Thomas Balcerski writes that while no magic formula exists to predict the outcome of presidential debates, one thing seems clear in retrospect: just one dramatic exchange can change public perception of the debates, and by extension, the result of the election.

(CNN)The upcoming presidential debates promise to be a watershed moment in this election.

Democratic challenger Joe Biden has been preparing to debate sitting Republican President Donald Trump.

But since presidential candidates began appearing on televised debates in 1960, incumbents who don't properly prepare have a decidedly mixed record in the November elections.

Back then, it was Walter Mondale challenging Ronald Reagan, and like Biden, Mondale needed to formulate an effective strategy to debate his charismatic opponent.

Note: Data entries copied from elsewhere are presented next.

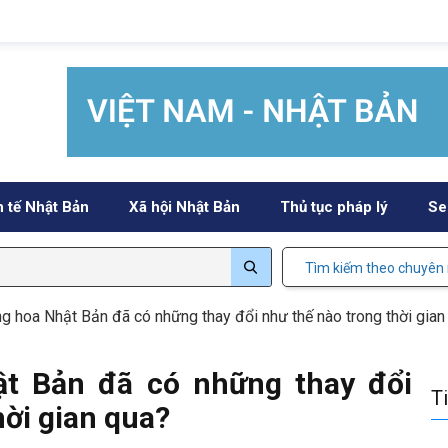
h tế Nhật Bản
Xã hội Nhật Bản
Thủ tục pháp lý
Se
Tìm kiếm theo chuyên
ng hoa Nhật Bản đã có những thay đổi như thế nào trong thời gia
ật Bản đã có những thay đổi
T
hời gian qua?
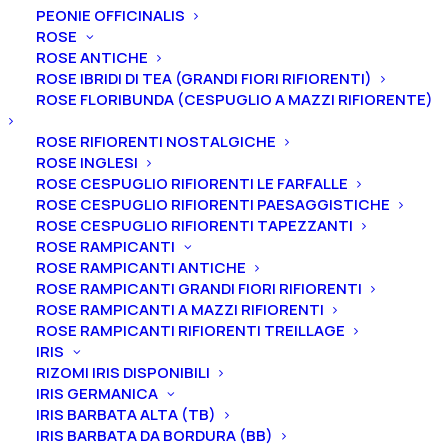
PEONIE OFFICINALIS
ROSE
ROSE ANTICHE
ROSE IBRIDI DI TEA (GRANDI FIORI RIFIORENTI)
ROSE FLORIBUNDA (CESPUGLIO A MAZZI RIFIORENTE)
Home
Alberi
Alberi da Frutto
Peri
Pero “Angelica”
ROSE RIFIORENTI NOSTALGICHE
Pero “Angelica”
ROSE INGLESI
ROSE CESPUGLIO RIFIORENTI LE FARFALLE
18,00
€
ROSE CESPUGLIO RIFIORENTI PAESAGGISTICHE
ROSE CESPUGLIO RIFIORENTI TAPEZZANTI
ROSE RAMPICANTI
Maturazione: fine Agosto
ROSE RAMPICANTI ANTICHE
ROSE RAMPICANTI GRANDI FIORI RIFIORENTI
Autofertile – ma aumenta la produzione associato
ROSE RAMPICANTI A MAZZI RIFIORENTI
alla varietà di pero “Williams”
ROSE RAMPICANTI RIFIORENTI TREILLAGE
Sapore: fondente, succosa, croccante, dolce
IRIS
Buccia: sottile, gialla con sfumature di rosso
RIZOMI IRIS DISPONIBILI
IRIS GERMANICA
Polpa: bianco giallastra
IRIS BARBATA ALTA (TB)
Forma: frutto medio, piriforme, peduncolo medio
IRIS BARBATA DA BORDURA (BB)
grosso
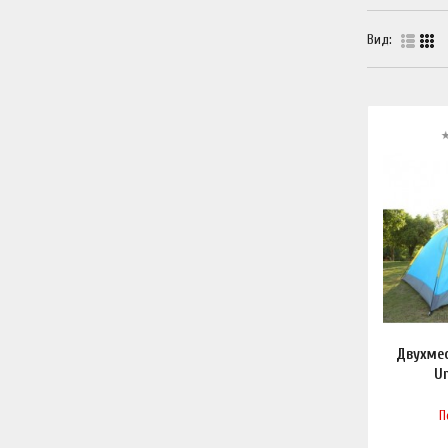
Вид:
Двухме
U
П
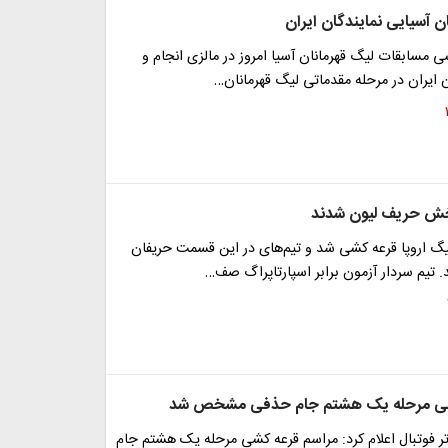
 آسیایی نمایندگان ایران
 مسابقات لیگ قهرمانان آسیا امروز در مالزی انجام و
ان ایران در مرحله مقدماتی لیگ قهرمانان…
بخش حریف لیون شدند
گ اروپا قرعه کشی شد و تیم‌های در این قسمت حریفان
. تیم سردار آزمون برابر اسپارتاپراگ صف…
شی مرحله یک هشتم جام حذفی مشخص شد
ر فوتبال اعلام کرد: مراسم قرعه کشی مرحله یک هشتم جام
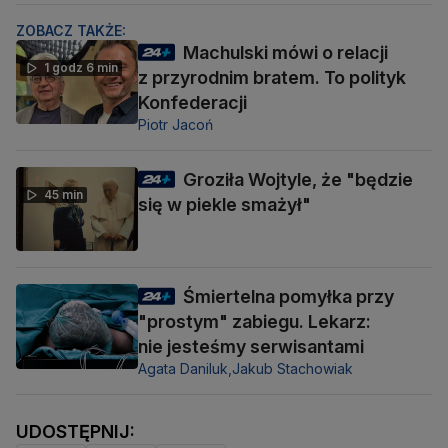
ZOBACZ TAKŻE:
Machulski mówi o relacji
1 godz 6 min
z przyrodnim bratem. To polityk
Konfederacji
Piotr Jacoń
Groziła Wojtyle, że "będzie
45 min
się w piekle smażył"
Śmiertelna pomyłka przy
"prostym" zabiegu. Lekarz:
nie jesteśmy serwisantami
Agata Daniluk,
Jakub Stachowiak
UDOSTĘPNIJ:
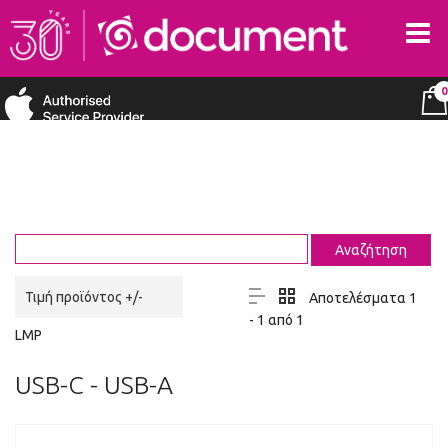
0
Τιμή προϊόντος +/-
Αποτελέσματα 1
- 1 από 1
LMP
USB-C - USB-A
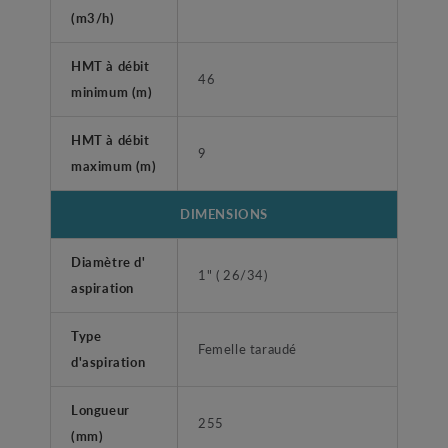
(m3/h)
HMT à débit
46
minimum (m)
HMT à débit
9
maximum (m)
DIMENSIONS
Diamètre d'
1" ( 26/34)
aspiration
Type
Femelle taraudé
d'aspiration
Longueur
255
(mm)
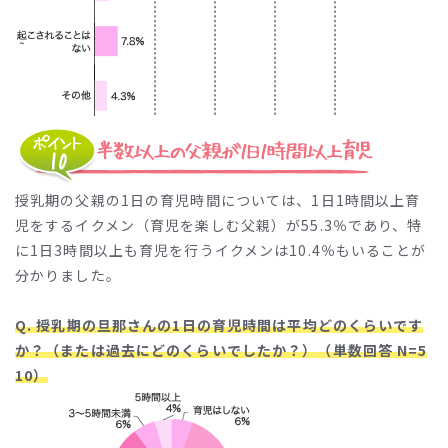
授乳期の父親の1日の育児時間については、1日1時間以上育
児をするイクメン（育児を楽しむ父親）が55.3％であり、特
に1日3時間以上も育児を行うイクメンは10.4％もいることが
分かりました。
Q. 授乳期の旦那さんの1日の育児時間は平均どのくらいです
か？（または過去にどのくらいでしたか？）（単数回答 N=5
10）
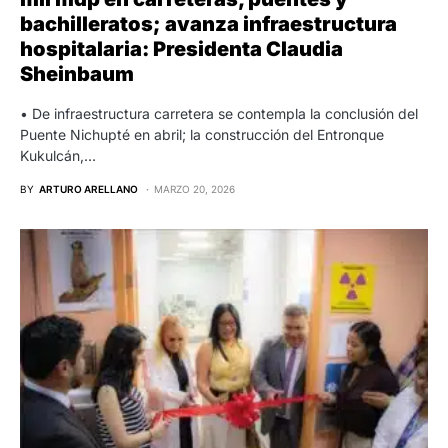
bachilleratos; avanza infraestructura
hospitalaria: Presidenta Claudia
Sheinbaum
•⁠ ⁠De infraestructura carretera se contempla la conclusión del
Puente Nichupté en abril; la construcción del Entronque
Kukulcán,…
BY
ARTURO ARELLANO
MARZO 20, 2026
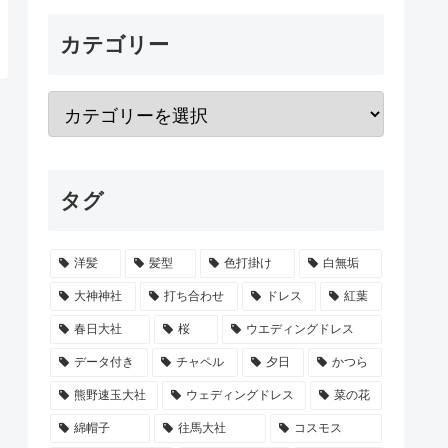
カテゴリー
タグ
洋髪
髪型
色打掛け
白無垢
大神神社
打ち合わせ
ドレス
紅葉
春日大社
桜
ウエディングドレス
データ付き
チャペル
夕日
かつら
熊野速玉大社
ウェディングドレス
菜の花
綿帽子
往馬大社
コスモス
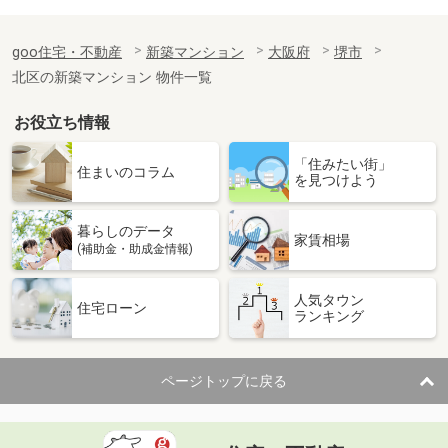
goo住宅・不動産
新築マンション
大阪府
堺市
北区の新築マンション 物件一覧
お役立ち情報
「住みたい街」
住まいのコラム
を見つけよう
暮らしのデータ
家賃相場
(補助金・助成金情報)
人気タウン
住宅ローン
ランキング
ページトップに戻る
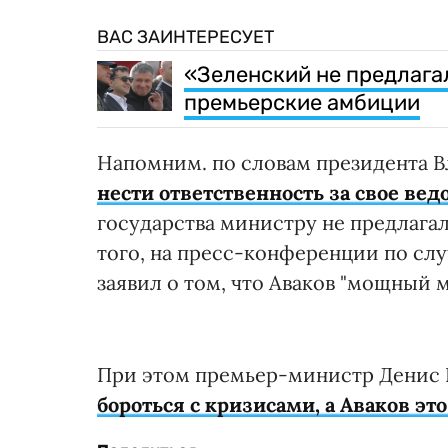
ВАС ЗАИНТЕРЕСУЕТ
«Зеленский не предлагал
премьерские амбиции
Напомним. по словам президента В
нести ответственность за свое вед
государства министру не предлагал
того, на пресс-конференции по слу
заявил о том, что Аваков "мощный 
При этом премьер-министр Денис 
бороться с кризисами, а Аваков эт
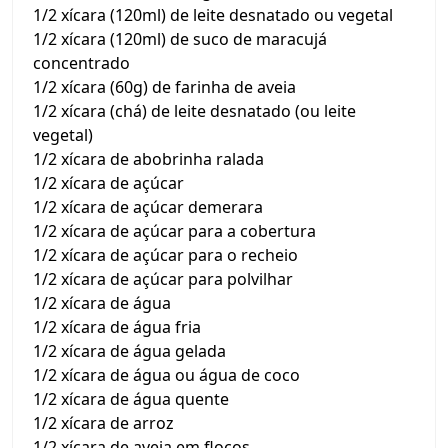
1/2 xícara (120ml) de leite desnatado ou vegetal
1/2 xícara (120ml) de suco de maracujá
concentrado
1/2 xícara (60g) de farinha de aveia
1/2 xícara (chá) de leite desnatado (ou leite
vegetal)
1/2 xícara de abobrinha ralada
1/2 xícara de açúcar
1/2 xícara de açúcar demerara
1/2 xícara de açúcar para a cobertura
1/2 xícara de açúcar para o recheio
1/2 xícara de açúcar para polvilhar
1/2 xícara de água
1/2 xícara de água fria
1/2 xícara de água gelada
1/2 xícara de água ou água de coco
1/2 xícara de água quente
1/2 xícara de arroz
1/2 xícara de aveia em flocos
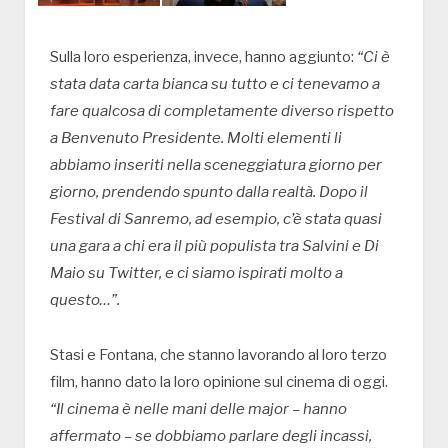
Sulla loro esperienza, invece, hanno aggiunto:
“Ci è
stata data carta bianca su tutto e ci tenevamo a
fare qualcosa di completamente diverso rispetto
a Benvenuto Presidente. Molti elementi li
abbiamo inseriti nella sceneggiatura giorno per
giorno, prendendo spunto dalla realtà. Dopo il
Festival di Sanremo, ad esempio, c’è stata quasi
una gara a chi era il più populista tra Salvini e Di
Maio su Twitter, e ci siamo ispirati molto a
questo…”.
Stasi e Fontana, che stanno lavorando al loro terzo
film, hanno dato la loro opinione sul cinema di oggi.
“Il cinema è nelle mani delle major – hanno
affermato – se dobbiamo parlare degli incassi,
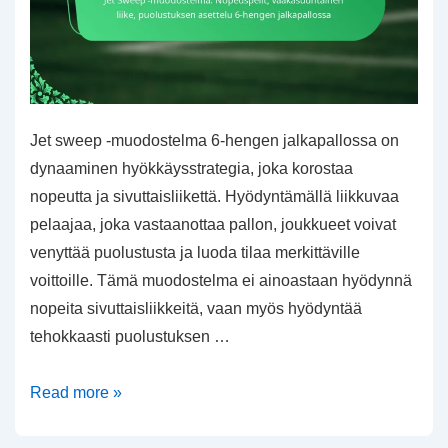
Jet sweep -muodostelma 6-hengen jalkapallossa on
dynaaminen hyökkäysstrategia, joka korostaa
nopeutta ja sivuttaisliikettä. Hyödyntämällä liikkuvaa
pelaajaa, joka vastaanottaa pallon, joukkueet voivat
venyttää puolustusta ja luoda tilaa merkittäville
voittoille. Tämä muodostelma ei ainoastaan hyödynnä
nopeita sivuttaisliikkeitä, vaan myös hyödyntää
tehokkaasti puolustuksen …
Jet
Read more »
Sweep
-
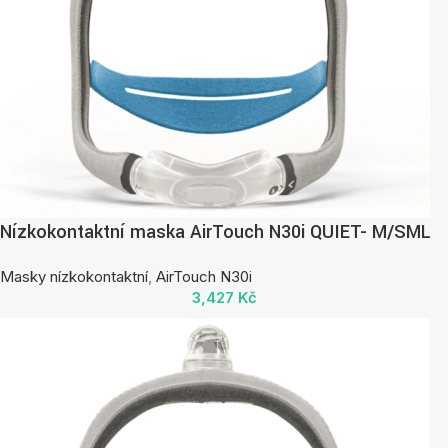
Nízkokontaktní maska AirTouch N30i QUIET- M/SML
Masky nízkokontaktní
,
AirTouch N30i
3,427
Kč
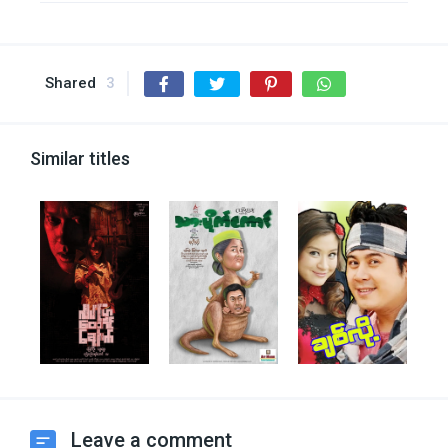
Shared
3
Similar titles
Leave a comment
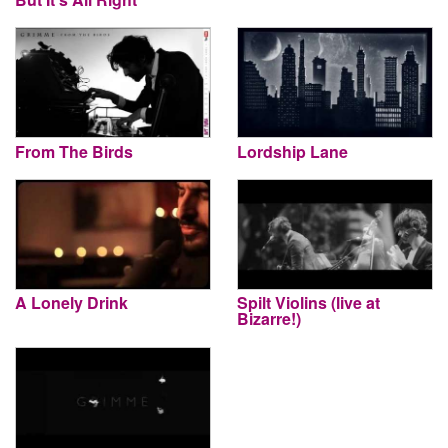
From The Birds
Lordship Lane
A Lonely Drink
Spilt Violins (live at
Bizarre!)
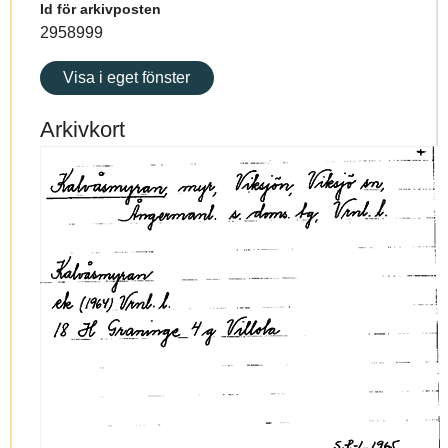
Id för arkivposten
2958999
Visa i eget fönster
Arkivkort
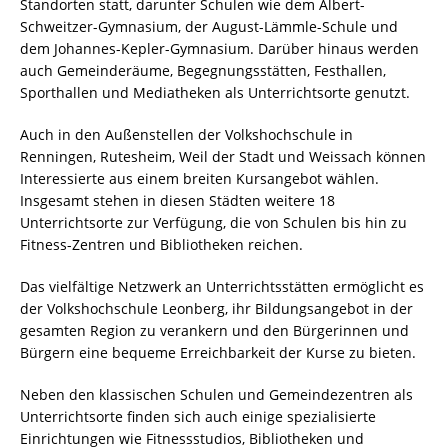
Standorten statt, darunter Schulen wie dem Albert-
Schweitzer-Gymnasium, der August-Lämmle-Schule und
dem Johannes-Kepler-Gymnasium. Darüber hinaus werden
auch Gemeinderäume, Begegnungsstätten, Festhallen,
Sporthallen und Mediatheken als Unterrichtsorte genutzt.
Auch in den Außenstellen der Volkshochschule in
Renningen, Rutesheim, Weil der Stadt und Weissach können
Interessierte aus einem breiten Kursangebot wählen.
Insgesamt stehen in diesen Städten weitere 18
Unterrichtsorte zur Verfügung, die von Schulen bis hin zu
Fitness-Zentren und Bibliotheken reichen.
Das vielfältige Netzwerk an Unterrichtsstätten ermöglicht es
der Volkshochschule Leonberg, ihr Bildungsangebot in der
gesamten Region zu verankern und den Bürgerinnen und
Bürgern eine bequeme Erreichbarkeit der Kurse zu bieten.
Neben den klassischen Schulen und Gemeindezentren als
Unterrichtsorte finden sich auch einige spezialisierte
Einrichtungen wie Fitnessstudios, Bibliotheken und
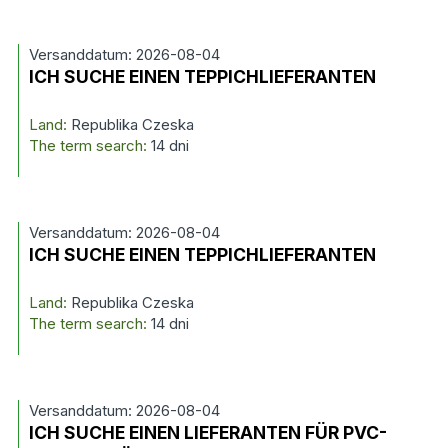
Versanddatum: 2026-08-04
ICH SUCHE EINEN TEPPICHLIEFERANTEN
Land:
Republika Czeska
The term search:
14 dni
Versanddatum: 2026-08-04
ICH SUCHE EINEN TEPPICHLIEFERANTEN
Land:
Republika Czeska
The term search:
14 dni
Versanddatum: 2026-08-04
ICH SUCHE EINEN LIEFERANTEN FÜR PVC-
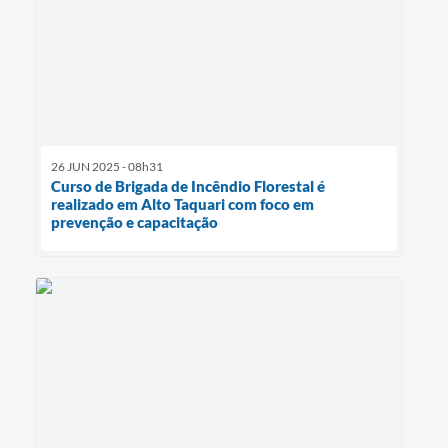
26 JUN 2025 - 08h31
Curso de Brigada de Incêndio Florestal é
realizado em Alto Taquari com foco em
prevenção e capacitação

During the 1980 presidential debates, Reagan had effectively negated Carter's attack on Reagan's previous opposition to Medicare with a one-liner that resonates across American history: "There you go again. "

With the roles now reversed, Mondale came out strong in the first debate, firing against Reagan's record as president.

But in the second debate, Reagan rebounded and delivered yet another of the most memorable lines in American political history.

Building up to the debates, Republican challenger Mitt Romney scored points on President Barack Obama's "you didn't build that" line in connection to small business owners.

Romney's lackluster performance at the presidential debates pointed to the November outcome.

Presidential debates are won and lost on a mixture of preparation, personality and performance.